• Records shown:

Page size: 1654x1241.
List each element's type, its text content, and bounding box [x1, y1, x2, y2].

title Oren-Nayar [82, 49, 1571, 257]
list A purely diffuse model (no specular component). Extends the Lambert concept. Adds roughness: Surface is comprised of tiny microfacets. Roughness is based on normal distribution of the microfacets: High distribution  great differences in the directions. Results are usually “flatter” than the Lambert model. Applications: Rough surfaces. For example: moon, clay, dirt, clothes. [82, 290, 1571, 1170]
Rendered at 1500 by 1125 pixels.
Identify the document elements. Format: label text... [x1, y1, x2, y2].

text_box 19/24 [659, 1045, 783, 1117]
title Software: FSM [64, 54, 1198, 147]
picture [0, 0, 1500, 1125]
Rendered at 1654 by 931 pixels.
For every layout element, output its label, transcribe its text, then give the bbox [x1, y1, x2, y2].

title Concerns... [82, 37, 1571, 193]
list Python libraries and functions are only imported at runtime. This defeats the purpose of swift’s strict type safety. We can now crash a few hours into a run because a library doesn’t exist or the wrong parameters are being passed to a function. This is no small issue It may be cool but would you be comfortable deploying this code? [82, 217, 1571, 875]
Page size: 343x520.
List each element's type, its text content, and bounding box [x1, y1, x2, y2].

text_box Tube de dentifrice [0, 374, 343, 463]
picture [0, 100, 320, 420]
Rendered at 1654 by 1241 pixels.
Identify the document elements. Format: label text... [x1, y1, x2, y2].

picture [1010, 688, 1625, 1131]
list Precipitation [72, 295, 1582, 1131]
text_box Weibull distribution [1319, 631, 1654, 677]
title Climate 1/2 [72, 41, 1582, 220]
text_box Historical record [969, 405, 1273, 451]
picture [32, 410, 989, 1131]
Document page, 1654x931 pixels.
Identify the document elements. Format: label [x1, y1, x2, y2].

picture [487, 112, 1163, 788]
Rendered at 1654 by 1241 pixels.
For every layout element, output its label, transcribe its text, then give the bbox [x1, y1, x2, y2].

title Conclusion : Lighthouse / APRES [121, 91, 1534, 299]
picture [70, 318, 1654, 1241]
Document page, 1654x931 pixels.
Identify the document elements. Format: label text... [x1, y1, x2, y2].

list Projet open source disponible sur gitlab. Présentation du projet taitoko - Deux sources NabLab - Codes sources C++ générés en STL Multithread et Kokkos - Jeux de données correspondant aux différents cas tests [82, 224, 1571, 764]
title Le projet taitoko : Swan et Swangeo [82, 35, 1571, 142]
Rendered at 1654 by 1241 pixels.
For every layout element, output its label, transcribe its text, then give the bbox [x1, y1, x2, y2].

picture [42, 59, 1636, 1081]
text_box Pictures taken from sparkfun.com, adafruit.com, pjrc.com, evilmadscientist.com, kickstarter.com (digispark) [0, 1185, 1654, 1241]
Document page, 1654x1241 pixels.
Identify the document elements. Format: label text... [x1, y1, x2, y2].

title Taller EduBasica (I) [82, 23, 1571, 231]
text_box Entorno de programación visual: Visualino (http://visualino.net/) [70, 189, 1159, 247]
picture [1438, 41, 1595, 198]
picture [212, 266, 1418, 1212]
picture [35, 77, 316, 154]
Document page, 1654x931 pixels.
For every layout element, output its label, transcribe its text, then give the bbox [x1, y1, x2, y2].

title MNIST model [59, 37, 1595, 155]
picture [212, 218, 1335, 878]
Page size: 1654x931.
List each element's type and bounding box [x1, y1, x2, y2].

• What is needed:
Extract each line in the items above that contains the word "type".

• Task response:
List each element's type, its text content, and bounding box [x1, y1, x2, y2].
list Python libraries and functions are only imported at runtime. This defeats the purpose of swift’s strict type safety. We can now crash a few hours into a run because a library doesn’t exist or the wrong parameters are being passed to a function. This is no small issue It may be cool but would you be comfortable deploying this code? [82, 217, 1571, 875]
List each element's type, its text content, and bounding box [x1, y1, x2, y2].
List each element's type and bounding box [x1, y1, x2, y2].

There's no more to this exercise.